The fellowship program, which begins this summer, will build upon the efforts of an existing training program established between the ACS OGB program and the Hawassa University College of Medicine and Health Sciences, located in the College of Surgeons of East, Central, and Southern Africa (COSECSA) region. Since 2018, that program has focused on building surgical services, clinical care, quality improvement programs, and research at Hawassa University Hospital, a 480-bed referral hospital in Hawassa, Ethiopia that serves a population of more than 18 million people.
During the COVID-19 pandemic, the research workgroup for the “Hawassa Hub”—one of ACS OGB’s training programs consisting of Hawassa University faculty members and members of U.S. consortia schools—organized virtual training activities and discussions on ways to improve surgical research in Hawassa. The Academic Global Surgery Fellowship program will accelerate further all efforts by fostering interdisciplinary and multidisciplinary collaborations centered on surgical training, research, and education.
Each year, fellows will be selected from either the University of Utah or Virginia Commonwealth University for a one-year appointment.
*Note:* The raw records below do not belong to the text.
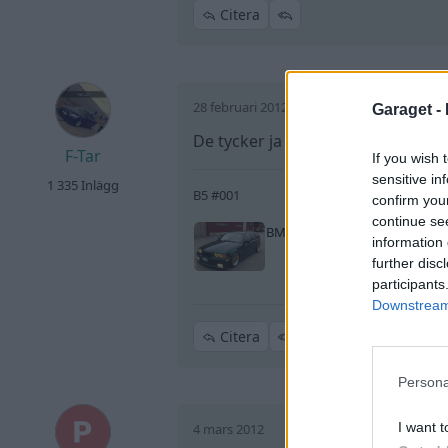
Citera
28 februari 2012
Garaget -
De tycker ja verkligen
F-Tar
If you wish 
sensitive in
1 335 Inlägg
B5 #001
confirm you
continue se
BMW 325 tds
"E36"
(1997)
information 
further disc
participants
Downstream 
Citera
Persona
I want t
4 mars 2012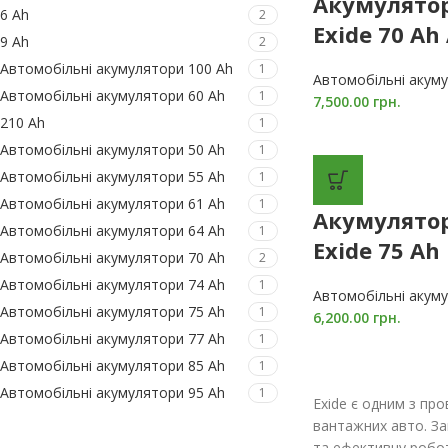
Акумулято
6 Ah
2
Exide 70 A
9 Ah
2
Автомобільні акумулятори 100 Ah
1
Автомобільні акум
Автомобільні акумулятори 60 Ah
1
7,500.00
грн.
210 Ah
1
Автомобільні акумулятори 50 Ah
1
Автомобільні акумулятори 55 Ah
1
Автомобільні акумулятори 61 Ah
1
Акумулято
Автомобільні акумулятори 64 Ah
1
Exide 75 Ah
Автомобільні акумулятори 70 Ah
2
Автомобільні акумулятори 74 Ah
1
Автомобільні акум
Автомобільні акумулятори 75 Ah
1
6,200.00
грн.
Автомобільні акумулятори 77 Ah
1
Автомобільні акумулятори 85 Ah
1
Автомобільні акумулятори 95 Ah
1
Exide є одним з про
вантажних авто. За
та ефективну робот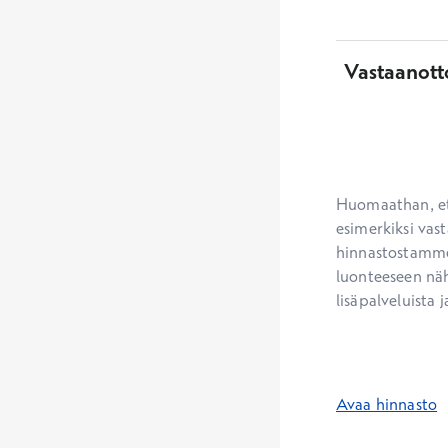
Vastaanott
Huomaathan, ett
esimerkiksi vast
hinnastostamme.
luonteeseen näh
lisäpalveluista j
Avaa hinnasto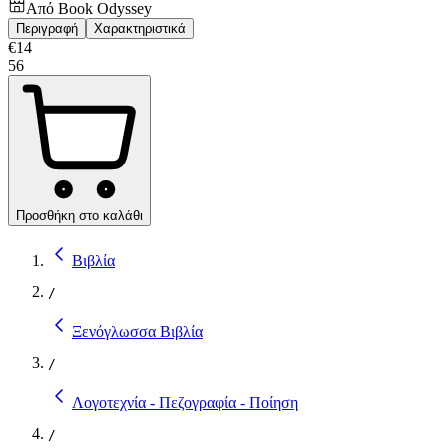
Από
Book Odyssey
Περιγραφή
Χαρακτηριστικά
€
14
56
Προσθήκη στο καλάθι
Βιβλία
/
Ξενόγλωσσα Βιβλία
/
Λογοτεχνία - Πεζογραφία - Ποίηση
/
Fellows will facilitate research, conduct educational and quality improvement programs, disseminate results and data, create a mentoring relationship, and increase academic output at Hawassa University Hospital. To build lasting partnerships and produce impactful research, fellows will travel to Hawassa for three to six months over the course of the fellowship and they also will be invited to participate in advocacy campaigns. Their research will be presented at related conferences and will be documented in a final year-end report.
“This fellowship program will provide the next generation of surgeons with the opportunity to directly engage in research and quality improvement work at one of our leading training hubs in Hawassa, Ethiopia,” said Girma Tefera, MD, FACS, Director of ACS OGB. “Fellows will conduct robust research in support of our long-term mission to reduce health disparities and improve the continuum of care for surgical patients.”
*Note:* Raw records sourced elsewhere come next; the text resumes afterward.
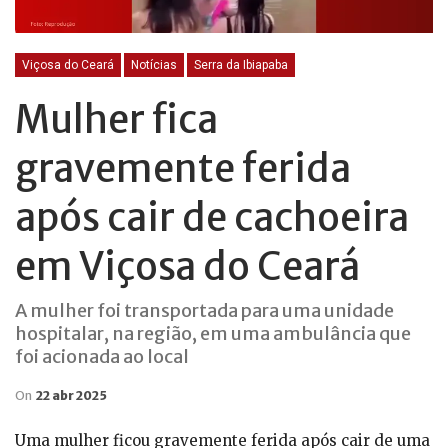
Viçosa do Ceará
Notícias
Serra da Ibiapaba
Mulher fica
gravemente ferida
após cair de cachoeira
em Viçosa do Ceará
A mulher foi transportada para uma unidade
hospitalar, na região, em uma ambulância que
foi acionada ao local
On
22 abr 2025
Uma mulher ficou gravemente ferida após cair de uma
Anteneh Gadisa, MD, FCS-ECSA, FACS, chief executive director, Hawassa University College of Medicine and Health Sciences, notes that the program will add meaningful depth to an already productive collaboration between Hawassa University and partner universities. “It will create an opportunity both for the fellow and Hawassa faculty to learn from each other and work on selected projects, thereby helping to bring the intended changes in the clinical, academic, and research activities at Hawassa University,” he said.
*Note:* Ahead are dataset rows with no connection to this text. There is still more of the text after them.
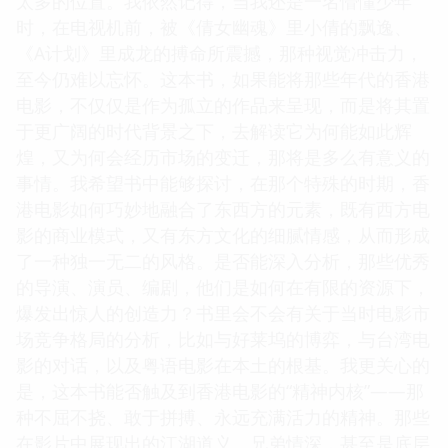
太多的位置。我依然记得，当我还是一名懵懂少年
时，在电视机前，被《倩女幽魂》里小倩的飘逸、
《A计划》里成龙的搏命所震撼，那种视觉冲击力，
至今仍难以忘怀。这本书，如果能将那些年代的香港
电影，不仅仅是作为孤立的作品来呈现，而是将其置
于更广阔的时代背景之下，去解读它为何能如此辉
煌，又为何会经历市场的变迁，那将是多么有意义的
事情。我希望书中能够探讨，在那个特殊的时期，香
港电影如何巧妙地融合了东西方的元素，既有西方电
影的商业模式，又有东方文化的细腻情感，从而形成
了一种独一无二的风格。是否能深入分析，那些优秀
的导演、演员、编剧，他们是如何在有限的资源下，
爆发出惊人的创造力？书里会不会有关于当时电影市
场竞争格局的分析，比如与好莱坞的博弈，与台湾电
影的对话，以及粤语电影在本土的根基。我更关心的
是，这本书能否触及到香港电影的“精神内核”——那
种不屈不挠、敢于拼搏、永远充满活力的精神。那些
在影片中展现出的江湖道义、兄弟情深，甚至是底层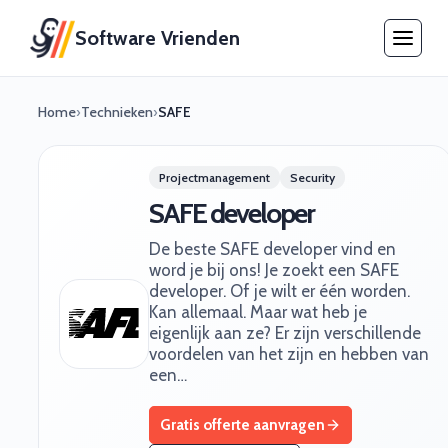
Software Vrienden
Home
›
Technieken
›
SAFE
Projectmanagement
Security
SAFE developer
De beste SAFE developer vind en
word je bij ons! Je zoekt een SAFE
developer. Of je wilt er één worden.
Kan allemaal. Maar wat heb je
eigenlijk aan ze? Er zijn verschillende
voordelen van het zijn en hebben van
een…
Gratis offerte aanvragen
By understanding the challenges in surgical education and clinical care in Ethiopia and collectively developing, implementing, and analyzing actions, the program will “produce measurable and sustainable impact in health care,” added Edgar Bruck Rodas, MD, FACS, an associate professor in the division of acute care surgical services at Virginia Commonwealth University (VCU) and director of the VCU Program for Global Surgery.
Sudha P. Jayaraman, MD, MSc, FACS, a professor of surgery and director of the University of Utah Center for Global Surgery, has witnessed firsthand how research and effective programming can help reduce global health disparities. Her work on trauma epidemiology and systems development in East Africa has focused on addressing disparities in trauma mortality. For Dr. Jayaraman, the fellowship program fills an acute need in reducing global health surgical disparities and offers fellows an important steppingstone in their careers as surgeons.
“We look forward to helping participants learn the fundamentals of surgical systems across resource settings, providing strong mentorship across institutions, and preparing them to develop impactful careers in academic global surgery,” she said.
For more information about the fellowship and related programs, please visit ACS Operation Giving Back.
The American College of Surgeons is a scientific and educational organization of surgeons that was founded in 1913 to raise the standards of surgical practice and improve the quality of care for all surgical patients. The College is dedicated to the ethical and competent practice of surgery. Its achievements have significantly influenced the course of scientific surgery in America and have established it as an important advocate for all surgical patients. The College has more than 84,000 members and is the largest organization of surgeons in the world. "FACS" designates that a surgeon is a Fellow of the American College of Surgeons.